Crosby echoed that the DOGs have stood ready for floods in the Midwest and the north-west, and firestorms down in San Diego. 

“The good and the bad news is that we have not deployed since 2005 because there hasn’t been any significantly large event,” comments Crosby. “We have had several conference calls during flooding and possible dam breach events in Seattle and repatriation events in Seattle and Denver after the earthquake and nuclear fallout in Japan. 

“We get on conference calls and hear what the impacted airports are going through and stand ready to assist if they request it. Yet so far, nothing has been as catastrophic as what it was down in New Orleans. 

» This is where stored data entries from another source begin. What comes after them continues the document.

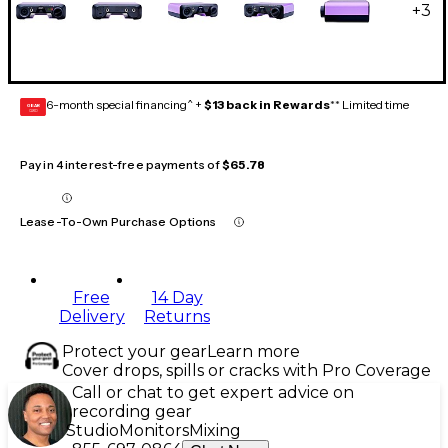
+
3
6-month special financing^ +
$13 back in Rewards
** Limited time
GEAR
CARD
Pay in 4 interest-free payments of
$65.78
Lease-To-Own Purchase Options
Free
14 Day
Delivery
Returns
Protect your gear
Learn more
Cover drops, spills or cracks with Pro Coverage
Call or chat to get expert advice on
recording gear
Studio
Monitors
Mixing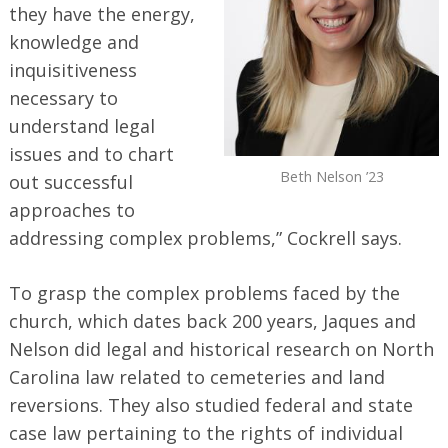
they have the energy,
knowledge and
inquisitiveness
necessary to
understand legal
issues and to chart
Beth Nelson ’23
out successful
approaches to
addressing complex problems,” Cockrell says.
To grasp the complex problems faced by the
church, which dates back 200 years, Jaques and
Nelson did legal and historical research on North
Carolina law related to cemeteries and land
reversions. They also studied federal and state
case law pertaining to the rights of individual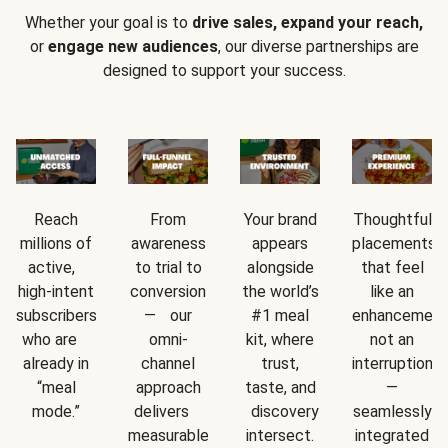
Whether your goal is to
drive sales, expand your reach,
or
engage new audiences
, our diverse partnerships are
designed to support your success.
Reach
From
Your brand
Thoughtful
millions of
awareness
appears
placements
active,
to trial to
alongside
that feel
high-intent
conversion
the world’s
like an
subscribers
— our
#1 meal
enhancement
who are
omni-
kit, where
not an
already in
channel
trust,
interruption
“meal
approach
taste, and
—
mode.”
delivers
discovery
seamlessly
measurable
intersect.
integrated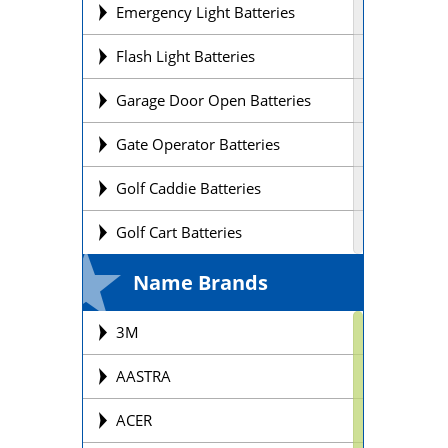
Emergency Light Batteries
Flash Light Batteries
Garage Door Open Batteries
Gate Operator Batteries
Golf Caddie Batteries
Golf Cart Batteries
Laptop Batteries
Name Brands
Lift Chair Batteries
3M
Medical Device Batteries
AASTRA
Motorcycle Batteries
ACER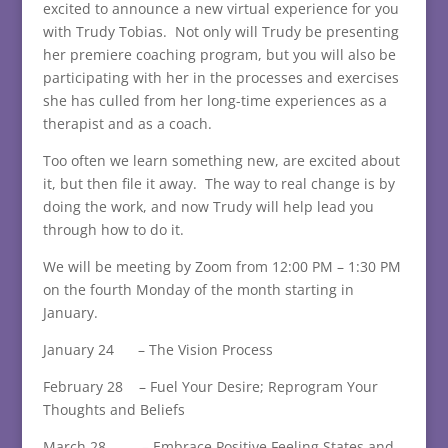
excited to announce a new virtual experience for you
with Trudy Tobias. Not only will Trudy be presenting
her premiere coaching program, but you will also be
participating with her in the processes and exercises
she has culled from her long-time experiences as a
therapist and as a coach.
Too often we learn something new, are excited about
it, but then file it away. The way to real change is by
doing the work, and now Trudy will help lead you
through how to do it.
We will be meeting by Zoom from 12:00 PM – 1:30 PM
on the fourth Monday of the month starting in
January.
January 24 – The Vision Process
February 28 – Fuel Your Desire; Reprogram Your
Thoughts and Beliefs
March 28 – Embrace Positive Feeling States and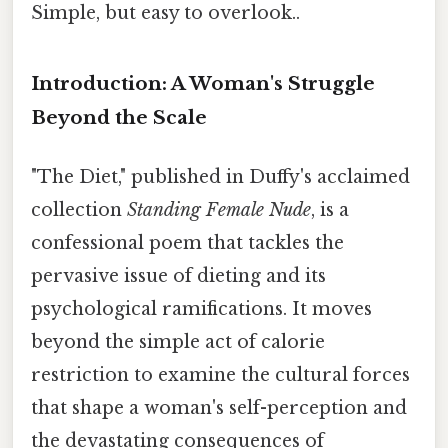
Simple, but easy to overlook..
Introduction: A Woman's Struggle
Beyond the Scale
"The Diet," published in Duffy's acclaimed
collection
Standing Female Nude
, is a
confessional poem that tackles the
pervasive issue of dieting and its
psychological ramifications. It moves
beyond the simple act of calorie
restriction to examine the cultural forces
that shape a woman's self-perception and
the devastating consequences of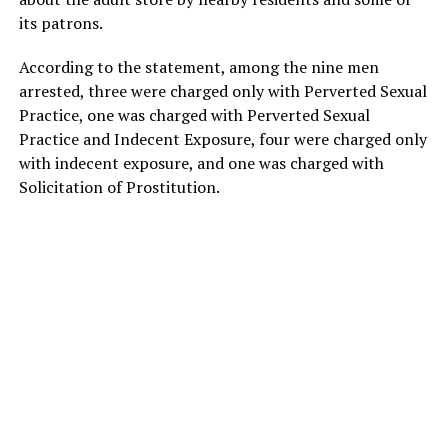
its patrons.
According to the statement, among the nine men
arrested, three were charged only with Perverted Sexual
Practice, one was charged with Perverted Sexual
Practice and Indecent Exposure, four were charged only
with indecent exposure, and one was charged with
Solicitation of Prostitution.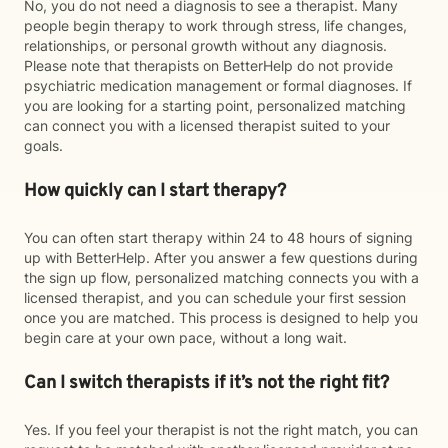
No, you do not need a diagnosis to see a therapist. Many
people begin therapy to work through stress, life changes,
relationships, or personal growth without any diagnosis.
Please note that therapists on BetterHelp do not provide
psychiatric medication management or formal diagnoses. If
you are looking for a starting point, personalized matching
can connect you with a licensed therapist suited to your
goals.
How quickly can I start therapy?
You can often start therapy within 24 to 48 hours of signing
up with BetterHelp. After you answer a few questions during
the sign up flow, personalized matching connects you with a
licensed therapist, and you can schedule your first session
once you are matched. This process is designed to help you
begin care at your own pace, without a long wait.
Can I switch therapists if it’s not the right fit?
Yes. If you feel your therapist is not the right match, you can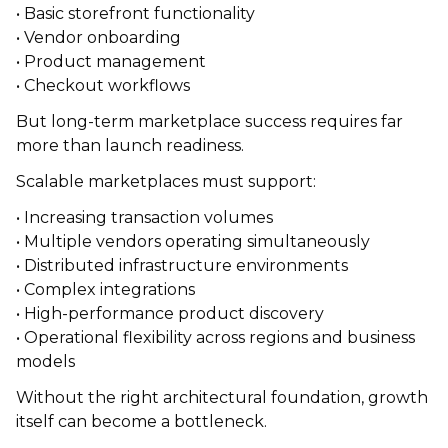
• Basic storefront functionality
• Vendor onboarding
• Product management
• Checkout workflows
But long-term marketplace success requires far
more than launch readiness.
Scalable marketplaces must support:
• Increasing transaction volumes
• Multiple vendors operating simultaneously
• Distributed infrastructure environments
• Complex integrations
• High-performance product discovery
• Operational flexibility across regions and business
models
Without the right architectural foundation, growth
itself can become a bottleneck.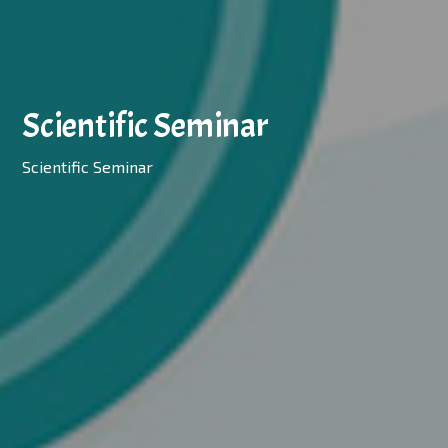
Scientific Seminar
Scientific Seminar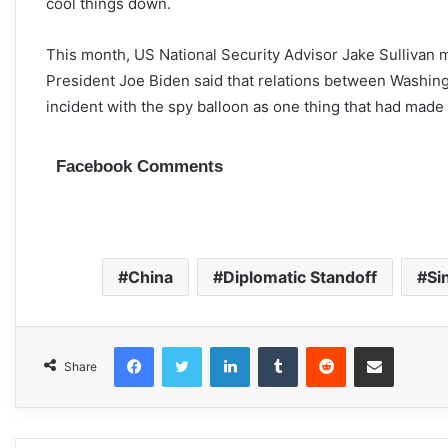
cool things down.
This month, US National Security Advisor Jake Sullivan 
President Joe Biden said that relations between Washin
incident with the spy balloon as one thing that had made
Facebook Comments
China
Diplomatic Standoff
Si
Facebook
Twitter
LinkedIn
Tumblr
Reddit
Share via Email
Share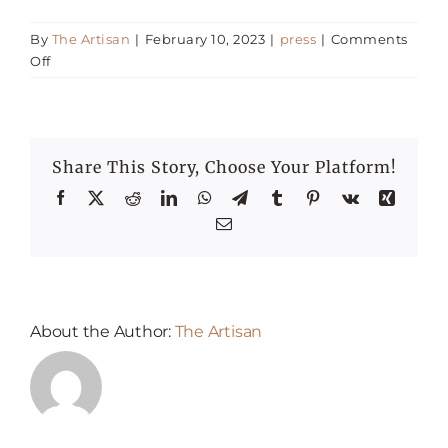
By
The Artisan
|
February 10, 2023
|
press
|
Comments
Happenings
on
Off
Most
Romantic
Press
Restaurants
for
Share This Story, Choose Your Platform!
Valentine’s
Day
Facebook
X
Reddit
LinkedIn
WhatsApp
Telegram
Tumblr
Pinterest
Vk
Xing
Email
About the Author:
The Artisan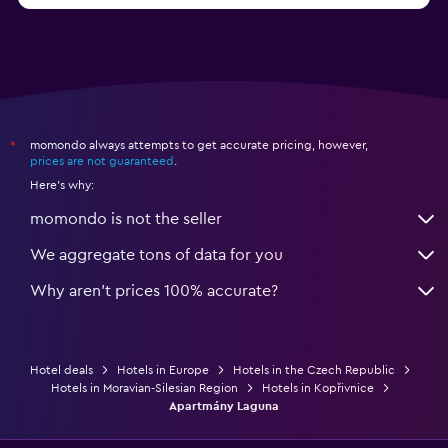
momondo always attempts to get accurate pricing, however,
*
prices are not guaranteed
.
Here's why:
momondo is not the seller
We aggregate tons of data for you
Why aren’t prices 100% accurate?
Hotel deals
Hotels in Europe
Hotels in the Czech Republic
Hotels in Moravian-Silesian Region
Hotels in Kopřivnice
Apartmány Laguna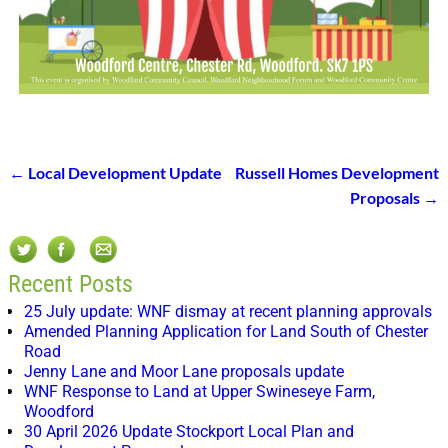
←
Local Development Update
Russell Homes Development
Post navigation
Proposals
→
Recent Posts
25 July update: WNF dismay at recent planning approvals
Amended Planning Application for Land South of Chester
Road
Jenny Lane and Moor Lane proposals update
WNF Response to Land at Upper Swineseye Farm,
Woodford
30 April 2026 Update Stockport Local Plan and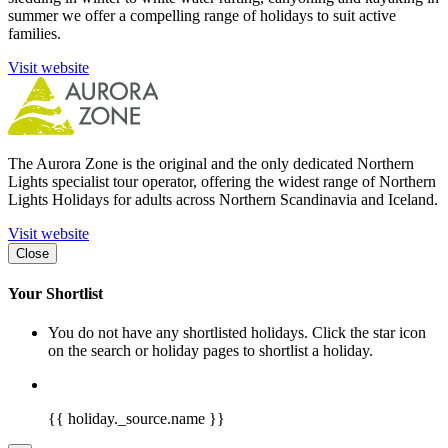
summer we offer a compelling range of holidays to suit active
families.
Visit website
The Aurora Zone is the original and the only dedicated Northern
Lights specialist tour operator, offering the widest range of Northern
Lights Holidays for adults across Northern Scandinavia and Iceland.
Visit website
Close
Your Shortlist
You do not have any shortlisted holidays. Click the star icon
on the search or holiday pages to shortlist a holiday.
{{ holiday._source.name }}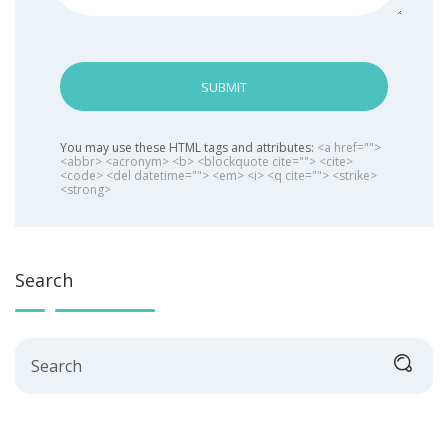
SUBMIT
You may use these HTML tags and attributes:
<a href="">
<abbr> <acronym> <b> <blockquote cite=""> <cite>
<code> <del datetime=""> <em> <i> <q cite=""> <strike>
<strong>
Search
Search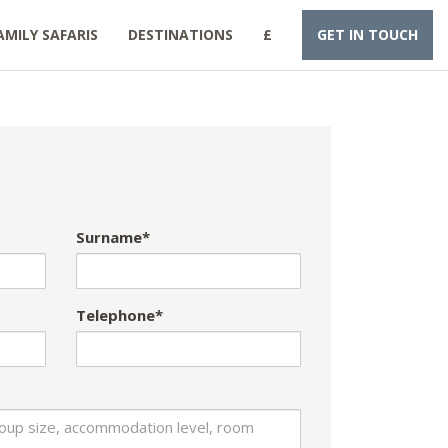
AMILY SAFARIS
DESTINATIONS
£
GET IN TOUCH
Surname*
Telephone*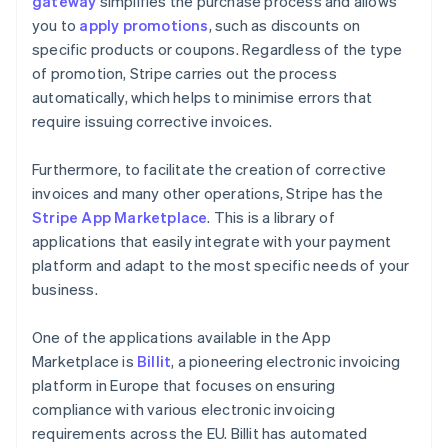
gateway
simplifies the purchase process and allows
you to
apply promotions
, such as discounts on
specific products or coupons. Regardless of the type
of promotion, Stripe carries out the process
automatically, which helps to minimise errors that
require issuing corrective invoices.
Furthermore, to facilitate the creation of corrective
invoices and many other operations, Stripe has the
Stripe App Marketplace
. This is a library of
applications that easily integrate with your payment
platform and adapt to the most specific needs of your
business.
One of the applications available in the App
Marketplace is
Billit
, a pioneering electronic invoicing
platform in Europe that focuses on ensuring
compliance with various electronic invoicing
requirements across the EU. Billit has automated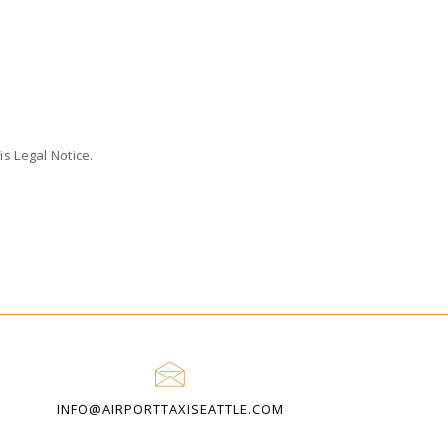
s Legal Notice.
INFO@AIRPORTTAXISEATTLE.COM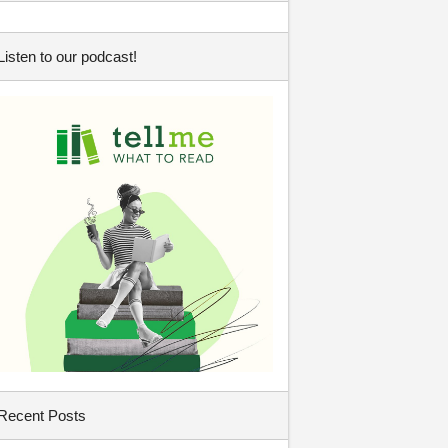
Listen to our podcast!
Recent Posts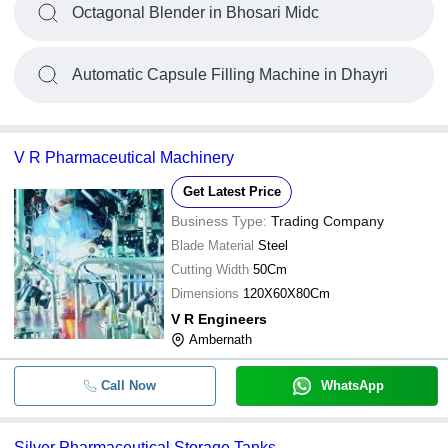
Octagonal Blender in Bhosari Midc
Automatic Capsule Filling Machine in Dhayri
V R Pharmaceutical Machinery
Get Latest Price
Business Type:
Trading Company
Blade Material
Steel
Cutting Width
50Cm
Dimensions
120X60X80Cm
V R Engineers
Ambernath
Call Now
WhatsApp
Silver Pharmaceutical Storage Tanks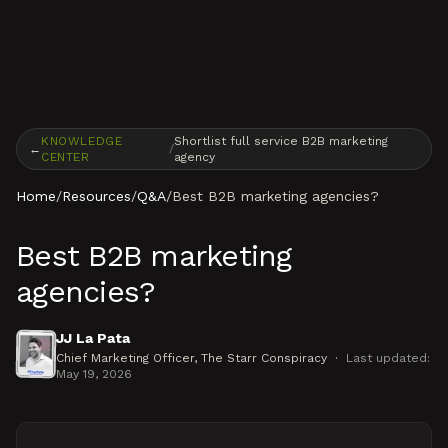
Skip to content
KNOWLEDGE
Shortlist full service B2B marketing
←
/
CENTER
agency
Home
/
Resources
/
Q&A
/
Best B2B marketing agencies?
Best B2B marketing
agencies?
JJ La Pata
Chief Marketing Officer
, The Starr Conspiracy
·
Last updated:
May 19, 2026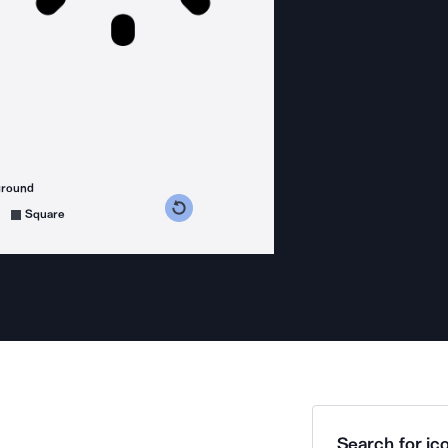
ground
s counterclockwise
grees clockwise
Square
Search for ico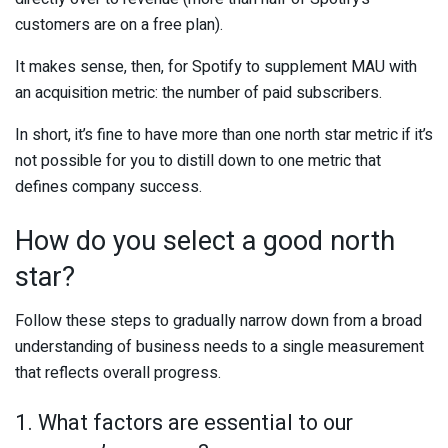
customers are on a free plan).
It makes sense, then, for Spotify to supplement MAU with
an acquisition metric: the number of paid subscribers.
In short, it’s fine to have more than one north star metric if it’s
not possible for you to distill down to one metric that
defines company success.
How do you select a good north
star?
Follow these steps to gradually narrow down from a broad
understanding of business needs to a single measurement
that reflects overall progress.
1. What factors are essential to our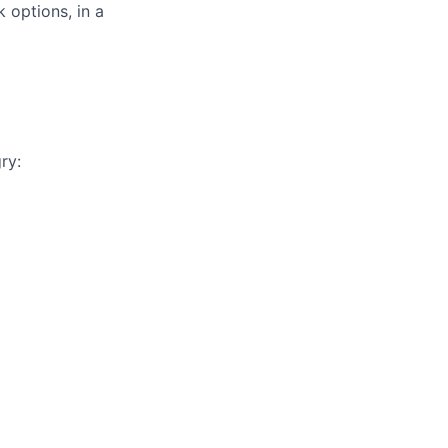
 options, in a
ry: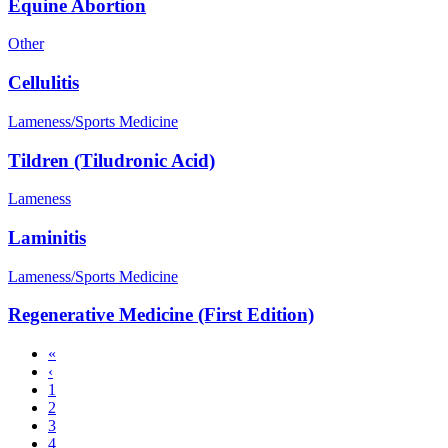
Equine Abortion
Other
Cellulitis
Lameness/Sports Medicine
Tildren (Tiludronic Acid)
Lameness
Laminitis
Lameness/Sports Medicine
Regenerative Medicine (First Edition)
First
«
page
Previous
‹
Pagination
page
Page
1
Page
2
Page
3
Page
4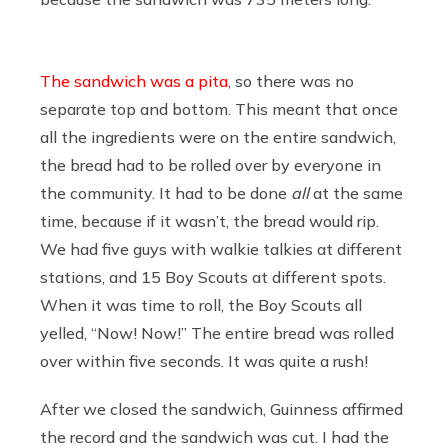
The sandwich was a pita
, so there was no
separate top and bottom. This meant that once
all the ingredients were on the entire sandwich,
the bread had to be rolled over by everyone in
the community. It had to be done
all
at the same
time, because if it wasn’t, the bread would rip.
We had five guys with walkie talkies at different
stations, and 15 Boy Scouts at different spots.
When it was time to roll, the Boy Scouts all
yelled, “Now! Now!” The entire bread was rolled
over within five seconds. It was quite a rush!
After we closed the sandwich, Guinness affirmed
the record and the sandwich was cut. I had the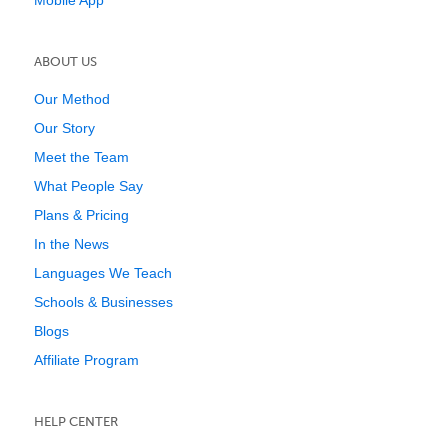
Mobile App
ABOUT US
Our Method
Our Story
Meet the Team
What People Say
Plans & Pricing
In the News
Languages We Teach
Schools & Businesses
Blogs
Affiliate Program
HELP CENTER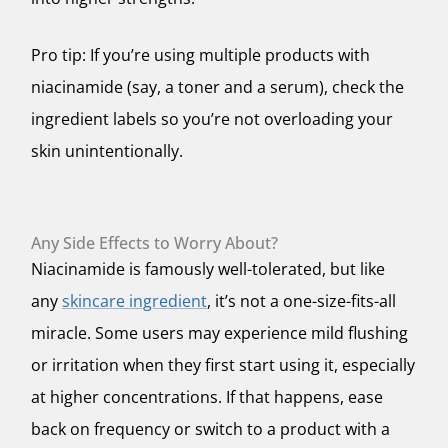
Pro tip: If you’re using multiple products with
niacinamide (say, a toner
and
a serum), check the
ingredient labels so you’re not overloading your
skin unintentionally.
Any Side Effects to Worry About?
Niacinamide is famously well-tolerated, but like
any
skincare ingredient
, it’s not a one-size-fits-all
miracle. Some users may experience mild flushing
or irritation when they first start using it, especially
at higher concentrations. If that happens, ease
back on frequency or switch to a product with a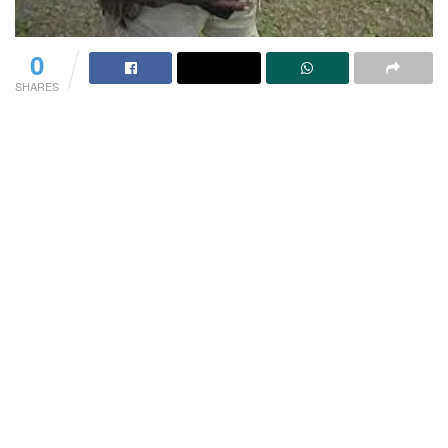
0
SHARES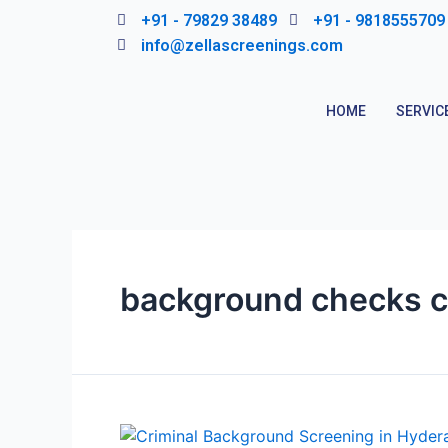
Skip
+91 - 79829 38489
+91 - 9818555709
to
info@zellascreenings.com
content
HOME
SERVIC
background checks c
Criminal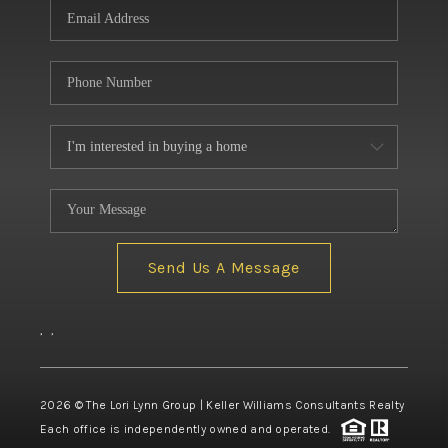
Send Us A Message
,
,
2026
© The Lori Lynn Group | Keller Williams Consultants Realty
Each office is independently owned and operated.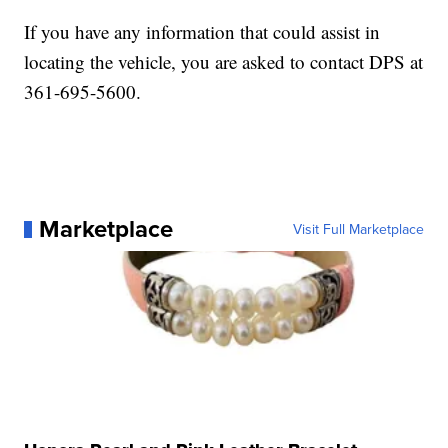
If you have any information that could assist in
locating the vehicle, you are asked to contact DPS at
361-695-5600.
Marketplace
Visit Full Marketplace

“The positive thing in my mind is that we have been able to maintain a network and a structure through an all volunteer basis and we have gotten FEMA recognition and FAA and TSA know that we are out here and we are an all volunteer network and we are writing ourselves into our FAA-required Emergency Management Plans.”

To date, the DOGs have focused their efforts on aid to US airports as they have yet to arrive at a mechanism that would allow the groups to go overseas or across borders. 

“We have been asked before, and we want to help,” remarks Kelly, noting the challenge of legal constraints through the State Department. Within the US, the Emergency Management Assistance Compact (EMAC) allows agencies to cross state lines.”

Yet despite a number of notable natural disasters, the DOGs have been kept at bay.

“We haven’t been called to action again, but we have kept the concept alive and we have tried to document some of our best practices in this mutual aid plan to keep things going,” Crosby says.

“Hurricane Katrina was probably the most rewarding professional experience, I have ever had – to go down there and help them out when many had lost their homes. They truly remember and appreciate what we did, and the cost of it was zero.”